/ 16 July 1999

Tax proposals to benefit NGOs

Barry Streek reports on the Katz commission’s proposals which would imply tax relief for non-profit organisations

Proposals to give non-profit organisations tax benefits, exempt them from donations tax and discharge donations from bequests from estate duty have been proposed by the Katz commission.

The proposals include provisions for non- profit organisations to trade, for community property organisations to own property and for non-profit organisations to participate in unlisted empowerment opportunities.

It has also recommended that cash-strapped art galleries and museums be given the same tax benefits, a move which could save these institutions with tax-deductible donations.

Although the Katz commission has recommended a number of controlling measures, its approach will undoubtedly assist the beleaguered NGO sector and enable it to broaden its sources of revenue.

The government has not yet reacted to the Ninth Interim Report of the Commission of Inquiry into Certain Aspects of the Tax Structure of South Africa, but its approach to non-profit organisations, as reflected in the National Development Agency Act and the Non-Profit Organisations Act, suggests it might react sympathetically to the latest Katz commission proposals.

In its report, it says much of the fiscal legislation, including existing statutory formations and the manner in which these are currently being implemented in practice, was an “antiquated language”, derived from old English law with its ancient formulations originating in the Preamble to the Charitable Uses Act of 1601.

The commission said it had taken cognisance of “the extremely difficult conditions that are currently being experienced by non- profit organisations, many of which are compelled to seek alternative funding sources and means of generating donations and `earned’ income”.

These circumstances can be attributed not only to prevailing economic conditions, but also to a certain measure of defection by overseas donors who, ironically, are less motivated to support a post-apartheid society than they were in respect of beleaguered non-profit organisations prior to South Africa’s transition to democracy. “These circumstances have exacerbated fiscal anomalies and have sharply focused the restrictive nature of present fiscal legislation with particular reference to so-called `trading income’ and other endeavours by non-profit organisations to secure the survival of their operations.”

The commission said the present constraints on trading activities “are unduly restrictive and tend to discourage non- profit organisations from becoming financially independent”. It proposed that trading by non-profit organisations should be permitted within a carefully structured fiscal regime which facilitated oversight by the Commissioner of Revenue and limited the opportunity for abuse. It was persuaded that some form of tax relief to special- type organisations, such as community property organisations, was necessary. This would free them from transfer duty on the acquisition of land and would enable them to function without the imposition of income tax for an initial “entry period” of five to 10 years.
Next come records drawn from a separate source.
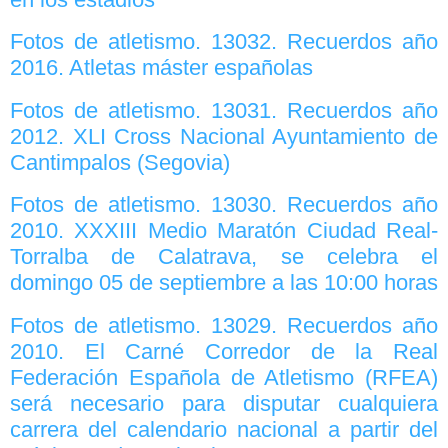
Fotos de atletismo. 13032. Recuerdos año
2016. Atletas máster españolas
Fotos de atletismo. 13031. Recuerdos año
2012. XLI Cross Nacional Ayuntamiento de
Cantimpalos (Segovia)
Fotos de atletismo. 13030. Recuerdos año
2010. XXXIII Medio Maratón Ciudad Real-
Torralba de Calatrava, se celebra el
domingo 05 de septiembre a las 10:00 horas
Fotos de atletismo. 13029. Recuerdos año
2010. El Carné Corredor de la Real
Federación Española de Atletismo (RFEA)
será necesario para disputar cualquiera
carrera del calendario nacional a partir del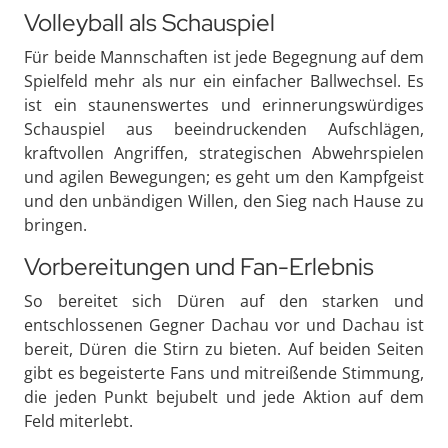
Volleyball als Schauspiel
Für beide Mannschaften ist jede Begegnung auf dem
Spielfeld mehr als nur ein einfacher Ballwechsel. Es
ist ein staunenswertes und erinnerungswürdiges
Schauspiel aus beeindruckenden Aufschlägen,
kraftvollen Angriffen, strategischen Abwehrspielen
und agilen Bewegungen; es geht um den Kampfgeist
und den unbändigen Willen, den Sieg nach Hause zu
bringen.
Vorbereitungen und Fan-Erlebnis
So bereitet sich Düren auf den starken und
entschlossenen Gegner Dachau vor und Dachau ist
bereit, Düren die Stirn zu bieten. Auf beiden Seiten
gibt es begeisterte Fans und mitreißende Stimmung,
die jeden Punkt bejubelt und jede Aktion auf dem
Feld miterlebt.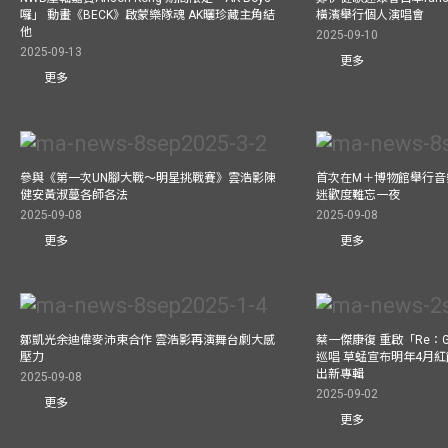
囉」 動畫《BECK》啟蒙樂隊魂 AK曬珍藏主角結
橫濱舉行個人演唱會
他
2025-09-10
2025-09-13
更多
更多
參與《第一次UN腳大戰～明星挑戰賽》雲浩影陳
首次在M＋博物館舉行音樂會
健安黃淑蔓各師各法
迷歡度難忘一夜
2025-09-08
2025-09-08
更多
更多
鄒凱光余迪偉麥沛東合作 雲浩影再演舞台劇大感
蔡一傑康復 重啟「Re：G
壓力
巡唱 草蜢宣布明年4月紅
出新專輯
2025-09-08
2025-09-02
更多
更多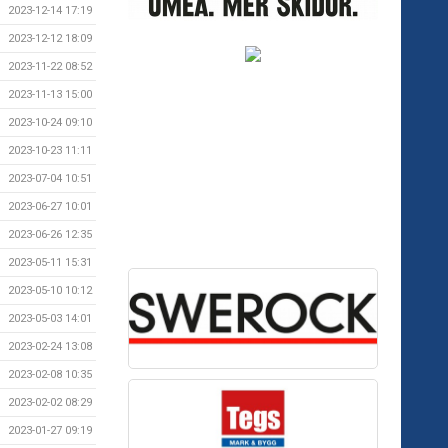
2023-12-14 17:19
2023-12-12 18:09
2023-11-22 08:52
2023-11-13 15:00
2023-10-24 09:10
2023-10-23 11:11
2023-07-04 10:51
2023-06-27 10:01
2023-06-26 12:35
2023-05-11 15:31
2023-05-10 10:12
2023-05-03 14:01
2023-02-24 13:08
2023-02-08 10:35
2023-02-02 08:29
2023-01-27 09:19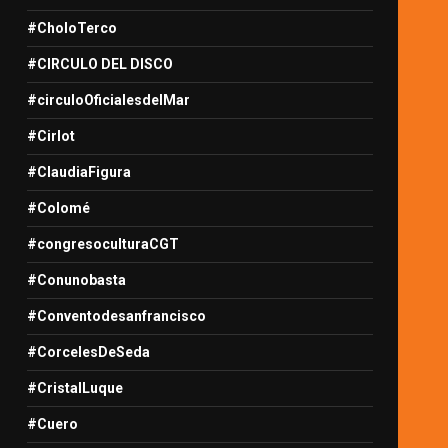
#CholoTerco
#CIRCULO DEL DISCO
#circuloOficialesdelMar
#Cirlot
#ClaudiaFigura
#Colomé
#congresoculturaCGT
#Conunobasta
#Conventodesanfrancisco
#CorcelesDeSeda
#CristalLuque
#Cuero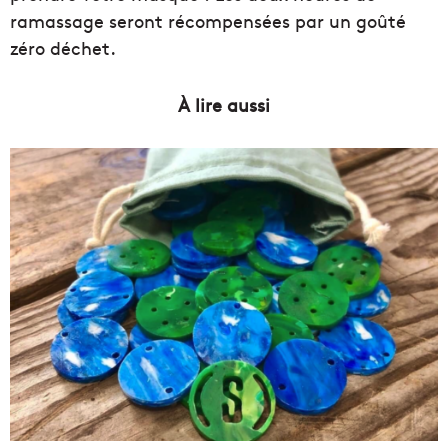
ramassage seront récompensées par un goûté
zéro déchet.
À lire aussi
At present, the provisions of Section 18A of the Income Tax Act, providing for tax- deductable donations, were restricted to universities, colleges and educational funds, but the commission said this section should be widened to a broader category of organisations with grant-donor benefits similar to those currently reserved for educational institutions and funds.

After reviewing current legislations and practices, and in light of international precedent and experience, it re-commended the law should provide for a simple, generic definition of tax-exempt organisations, which could be characterised as “exempt public-benefit organisations”.
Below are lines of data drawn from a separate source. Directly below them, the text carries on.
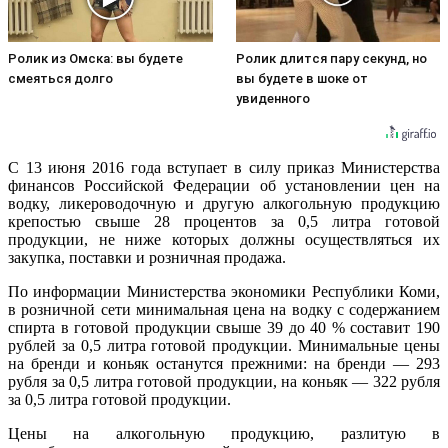
Ролик из Омска: вы будете
Ролик длится пару секунд, но
смеяться долго
вы будете в шоке от
увиденного
С 13 июня 2016 года вступает в силу приказ Министерства
финансов Российской Федерации об установлении цен на
водку, ликероводочную и другую алкогольную продукцию
крепостью свыше 28 процентов за 0,5 литра готовой
продукции, не ниже которых должны осуществляться их
закупка, поставки и розничная продажа.
По информации Министерства экономики Республики Коми,
в розничной сети минимальная цена на водку с содержанием
спирта в готовой продукции свыше 39 до 40 % составит 190
рублей за 0,5 литра готовой продукции. Минимальные цены
на бренди и коньяк останутся прежними: на бренди — 293
рубля за 0,5 литра готовой продукции, на коньяк — 322 рубля
за 0,5 литра готовой продукции.
Цены на алкогольную продукцию, разлитую в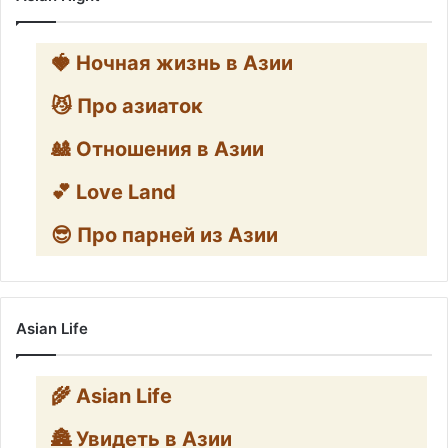
🍓 Ночная жизнь в Азии
😼 Про азиаток
🎎 Отношения в Азии
💕 Love Land
😎 Про парней из Азии
Asian Life
🌾 Asian Life
🏯 Увидеть в Азии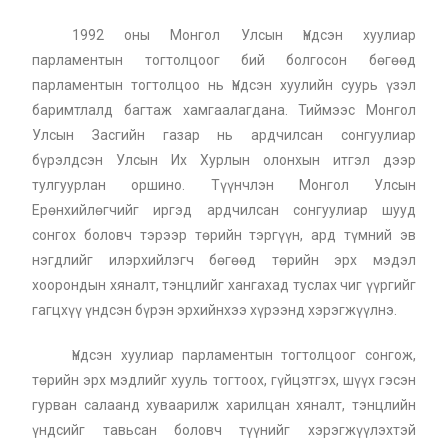
1992 оны Монгол Улсын Үндсэн хуулиар
парламентын тогтолцоог бий болгосон бөгөөд
парламентын тогтолцоо нь Үндсэн хуулийн суурь үзэл
баримтлалд багтаж хамгаалагдана. Тиймээс Монгол
Улсын Засгийн газар нь ардчилсан сонгуулиар
бүрэлдсэн Улсын Их Хурлын олонхын итгэл дээр
тулгуурлан оршино. Түүнчлэн Монгол Улсын
Ерөнхийлөгчийг иргэд ардчилсан сонгуулиар шууд
сонгох боловч тэрээр төрийн тэргүүн, ард түмний эв
нэгдлийг илэрхийлэгч бөгөөд төрийн эрх мэдэл
хоорондын хяналт, тэнцлийг хангахад туслах чиг үүргийг
гагцхүү үндсэн бүрэн эрхийнхээ хүрээнд хэрэгжүүлнэ.
Үндсэн хуулиар парламентын тогтолцоог сонгож,
төрийн эрх мэдлийг хууль тогтоох, гүйцэтгэх, шүүх гэсэн
гурван салаанд хуваарилж харилцан хяналт, тэнцлийн
үндсийг тавьсан боловч түүнийг хэрэгжүүлэхтэй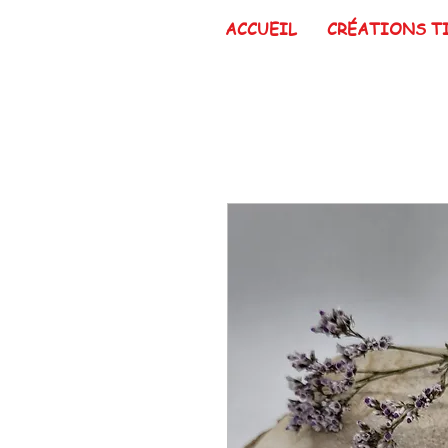
ACCUEIL
CRÉATIONS T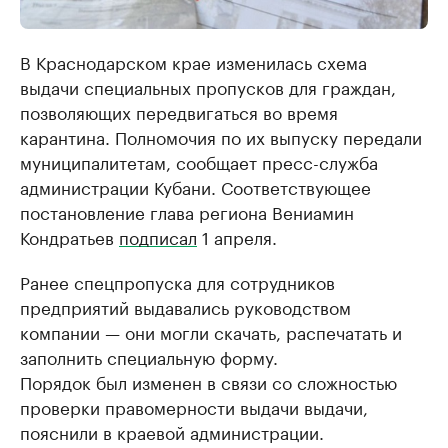
В Краснодарском крае изменилась схема
выдачи специальных пропусков для граждан,
позволяющих передвигаться во время
карантина. Полномочия по их выпуску передали
муниципалитетам, сообщает пресс-служба
администрации Кубани. Соответствующее
постановление глава региона Вениамин
Кондратьев
подписал
1 апреля.
Ранее спецпропуска для сотрудников
предприятий выдавались руководством
компании — они могли скачать, распечатать и
заполнить специальную форму.
Порядок был изменен в связи со сложностью
проверки правомерности выдачи выдачи,
пояснили в краевой администрации.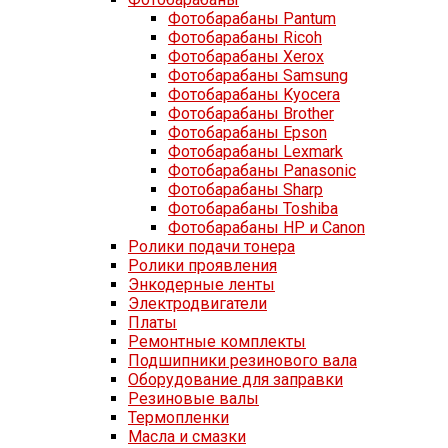
Фотобарабаны Pantum
Фотобарабаны Ricoh
Фотобарабаны Xerox
Фотобарабаны Samsung
Фотобарабаны Kyocera
Фотобарабаны Brother
Фотобарабаны Epson
Фотобарабаны Lexmark
Фотобарабаны Panasonic
Фотобарабаны Sharp
Фотобарабаны Toshiba
Фотобарабаны HP и Canon
Ролики подачи тонера
Ролики проявления
Энкодерные ленты
Электродвигатели
Платы
Ремонтные комплекты
Подшипники резинового вала
Оборудование для заправки
Резиновые валы
Термопленки
Масла и смазки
It said the defining characteristics of these organisations should include:

l a “public benefit” purpose or activity, within a schedule of these activities;

l formal registration in terms of the Non- Profit Organisations Act;

l a formal written constitution in terms of which the organisation is constituted as either a voluntary association, a trust or a Section 21 company;

l a minimum number of members;

l the application of the major portion of “gross receipts” for philanthropic purposes and not merely to benefit members of staff, or for some limited sub-category of beneficiary/ies;

l a prohibition on the payment of remuneration to employees in excess of levels which in the opinion of the Commission of Revenue were excessive;

l an obligation to spend in any particularly year at least 75% of net revenue; and

l the avoidance of conflicts of interest or self-dealing for the benefit of trustees, members or other persons associated with the organisations.
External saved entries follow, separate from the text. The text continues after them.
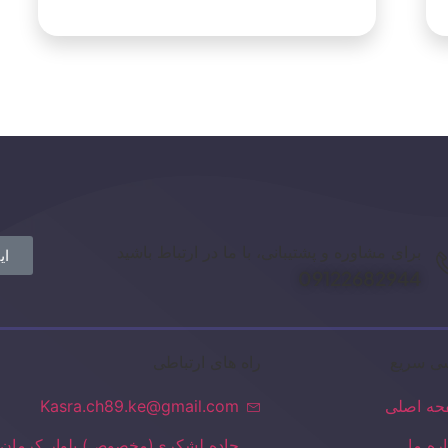
برای مشاوره و پشتیبانی، با ما در ارتباط باشید
ای
09122682944
ی سریع
راه های ارتباطی
ه اصلی
Kasra.ch89.ke@gmail.com
اره ما
جاده لشکری(مخصوص) بلوار کرمان 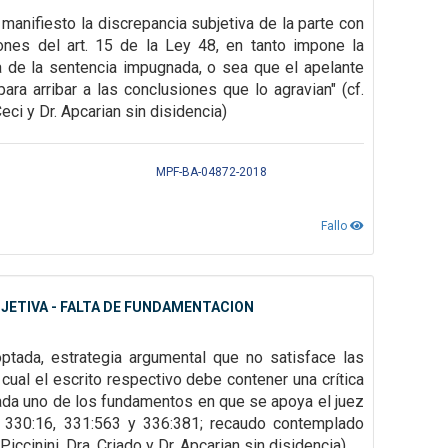
e
manifiesto la discrepancia subjetiva de la parte con
ones del art. 15 de la Ley 48, en tanto impone la
ja de la sentencia
impugnada, o sea que el apelante
para arribar a las conclusiones que lo agravian" (cf.
eci y Dr. Apcarian sin disidencia)
MPF-BA-04872-2018
Fallo
JETIVA - FALTA DE FUNDAMENTACION
optada, estrategia argumental que no satisface las
 cual el escrito
respectivo debe contener una crítica
ada uno de los fundamentos en que se apoya el juez
8, 330:16, 331:563 y 336:381;
recaudo contemplado
iccinini, Dra. Criado y Dr. Apcarian sin disidencia)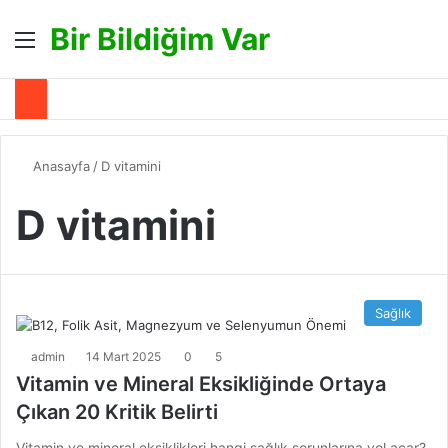
Bir Bildiğim Var
Menü
A
Anasayfa
/
D vitamini
D vitamini
Sağlık
admin
14 Mart 2025
0
5
Vitamin ve Mineral Eksikliğinde Ortaya
Çıkan 20 Kritik Belirti
Vitamin ve mineral eksiklikleri hangi sağlık sorunlarına yol açar?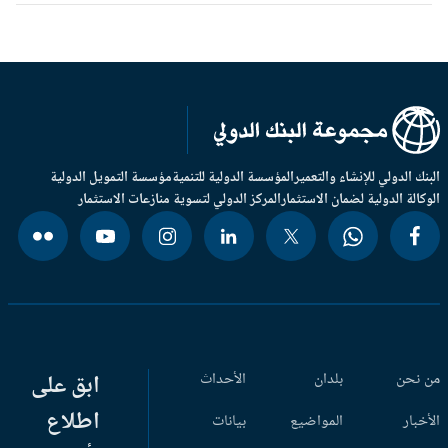
بنك الدولي للإنشاء والتعمير
المؤسسة الدولية للتنمية
مؤسسة التمويل الدولية
وكالة الدولية لضمان الاستثمار
المركز الدولي لتسوية منازعات الاستثمار
 نحن
بلدان
الأحداث
ابق على
اطلاع
أخبار
المواضيع
بيانات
The commission proposed that the list of public-benefit activities include charity and altruism; upliftment and development of indigent and disadvantaged communities; welfare and social services; religion, philosophy and belief; politics, public policy and advocacy; education, including adult, civic and public education; job training, skills transfer and the promotion of entrepreneurial skills for the benefit of unemployed and indigent people.

It also includes recreation and sport; culture and arts; physical, mental and psychological health; environmental concerns, animal protection and wildlife conservation; the provision of legal, medical and other professional services for the benefit of indigent people, either free of charge or at a charge which was significantly less than that normally levied; international organisations directed to the promotion of peace, friendship, cultural exchange and other beneficial purposes; museums of a scientific, cultural and historical nature; and institutions for the advancement of science.

If these recommendations are accepted by the government it is clear that a wide range of non-profit organisations should benefit from the increased incentives for individuals and companies to make donations to them.